> [EXERCISE DETAILS]:
Your answer should contain every line of the records, transcribed word for word.
SOURCE DATA START
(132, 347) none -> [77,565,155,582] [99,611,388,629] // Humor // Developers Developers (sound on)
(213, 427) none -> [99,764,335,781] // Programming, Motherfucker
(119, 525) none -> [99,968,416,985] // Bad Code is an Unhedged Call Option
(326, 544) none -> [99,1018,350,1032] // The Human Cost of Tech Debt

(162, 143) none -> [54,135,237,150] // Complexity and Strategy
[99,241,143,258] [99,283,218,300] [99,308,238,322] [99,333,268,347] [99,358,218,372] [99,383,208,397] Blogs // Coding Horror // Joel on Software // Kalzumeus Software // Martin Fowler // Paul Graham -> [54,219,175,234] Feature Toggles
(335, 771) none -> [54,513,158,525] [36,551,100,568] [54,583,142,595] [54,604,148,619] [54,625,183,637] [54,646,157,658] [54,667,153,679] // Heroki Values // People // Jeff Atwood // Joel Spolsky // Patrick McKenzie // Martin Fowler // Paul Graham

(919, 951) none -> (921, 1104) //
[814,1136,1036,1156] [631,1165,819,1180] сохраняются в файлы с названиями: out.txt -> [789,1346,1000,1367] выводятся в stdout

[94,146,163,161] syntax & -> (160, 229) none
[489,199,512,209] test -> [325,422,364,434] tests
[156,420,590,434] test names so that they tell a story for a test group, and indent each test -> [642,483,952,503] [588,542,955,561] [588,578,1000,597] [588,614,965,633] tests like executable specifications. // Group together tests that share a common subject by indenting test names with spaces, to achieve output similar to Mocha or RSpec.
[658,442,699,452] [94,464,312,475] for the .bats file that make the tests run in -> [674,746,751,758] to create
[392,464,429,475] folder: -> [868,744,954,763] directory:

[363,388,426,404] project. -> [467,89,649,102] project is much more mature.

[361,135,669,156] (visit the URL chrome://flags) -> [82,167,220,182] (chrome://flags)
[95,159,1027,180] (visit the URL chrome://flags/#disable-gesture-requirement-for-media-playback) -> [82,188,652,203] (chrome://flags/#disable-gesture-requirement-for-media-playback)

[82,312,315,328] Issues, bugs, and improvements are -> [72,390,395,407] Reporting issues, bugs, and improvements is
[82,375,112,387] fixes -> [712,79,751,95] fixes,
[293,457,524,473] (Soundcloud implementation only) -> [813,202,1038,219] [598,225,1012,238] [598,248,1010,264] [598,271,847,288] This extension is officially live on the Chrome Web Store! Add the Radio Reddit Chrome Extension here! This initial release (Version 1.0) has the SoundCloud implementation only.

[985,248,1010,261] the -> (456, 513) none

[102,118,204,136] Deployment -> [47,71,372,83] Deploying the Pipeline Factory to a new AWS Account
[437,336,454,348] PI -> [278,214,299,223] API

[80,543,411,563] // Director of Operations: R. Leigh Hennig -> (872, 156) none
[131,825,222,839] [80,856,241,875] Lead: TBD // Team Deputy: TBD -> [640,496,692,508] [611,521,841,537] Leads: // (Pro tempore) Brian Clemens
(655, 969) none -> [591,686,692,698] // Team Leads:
SOURCE DATA END
> [EXPECTED ANSWER]:
(132, 347) none -> [77,565,155,582] [99,611,388,629] // Humor // Developers Developers (sound on)
(213, 427) none -> [99,764,335,781] // Programming, Motherfucker
(119, 525) none -> [99,968,416,985] // Bad Code is an Unhedged Call Option
(326, 544) none -> [99,1018,350,1032] // The Human Cost of Tech Debt

(162, 143) none -> [54,135,237,150] // Complexity and Strategy
[99,241,143,258] [99,283,218,300] [99,308,238,322] [99,333,268,347] [99,358,218,372] [99,383,208,397] Blogs // Coding Horror // Joel on Software // Kalzumeus Software // Martin Fowler // Paul Graham -> [54,219,175,234] Feature Toggles
(335, 771) none -> [54,513,158,525] [36,551,100,568] [54,583,142,595] [54,604,148,619] [54,625,183,637] [54,646,157,658] [54,667,153,679] // Heroki Values // People // Jeff Atwood // Joel Spolsky // Patrick McKenzie // Martin Fowler // Paul Graham

(919, 951) none -> (921, 1104) //
[814,1136,1036,1156] [631,1165,819,1180] сохраняются в файлы с названиями: out.txt -> [789,1346,1000,1367] выводятся в stdout

[94,146,163,161] syntax & -> (160, 229) none
[489,199,512,209] test -> [325,422,364,434] tests
[156,420,590,434] test names so that they tell a story for a test group, and indent each test -> [642,483,952,503] [588,542,955,561] [588,578,1000,597] [588,614,965,633] tests like executable specifications. // Group together tests that share a common subject by indenting test names with spaces, to achieve output similar to Mocha or RSpec.
[658,442,699,452] [94,464,312,475] for the .bats file that make the tests run in -> [674,746,751,758] to create
[392,464,429,475] folder: -> [868,744,954,763] directory:

[363,388,426,404] project. -> [467,89,649,102] project is much more mature.

[361,135,669,156] (visit the URL chrome://flags) -> [82,167,220,182] (chrome://flags)
[95,159,1027,180] (visit the URL chrome://flags/#disable-gesture-requirement-for-media-playback) -> [82,188,652,203] (chrome://flags/#disable-gesture-requirement-for-media-playback)

[82,312,315,328] Issues, bugs, and improvements are -> [72,390,395,407] Reporting issues, bugs, and improvements is
[82,375,112,387] fixes -> [712,79,751,95] fixes,
[293,457,524,473] (Soundcloud implementation only) -> [813,202,1038,219] [598,225,1012,238] [598,248,1010,264] [598,271,847,288] This extension is officially live on the Chrome Web Store! Add the Radio Reddit Chrome Extension here! This initial release (Version 1.0) has the SoundCloud implementation only.

[985,248,1010,261] the -> (456, 513) none

[102,118,204,136] Deployment -> [47,71,372,83] Deploying the Pipeline Factory to a new AWS Account
[437,336,454,348] PI -> [278,214,299,223] API

[80,543,411,563] // Director of Operations: R. Leigh Hennig -> (872, 156) none
[131,825,222,839] [80,856,241,875] Lead: TBD // Team Deputy: TBD -> [640,496,692,508] [611,521,841,537] Leads: // (Pro tempore) Brian Clemens
(655, 969) none -> [591,686,692,698] // Team Leads:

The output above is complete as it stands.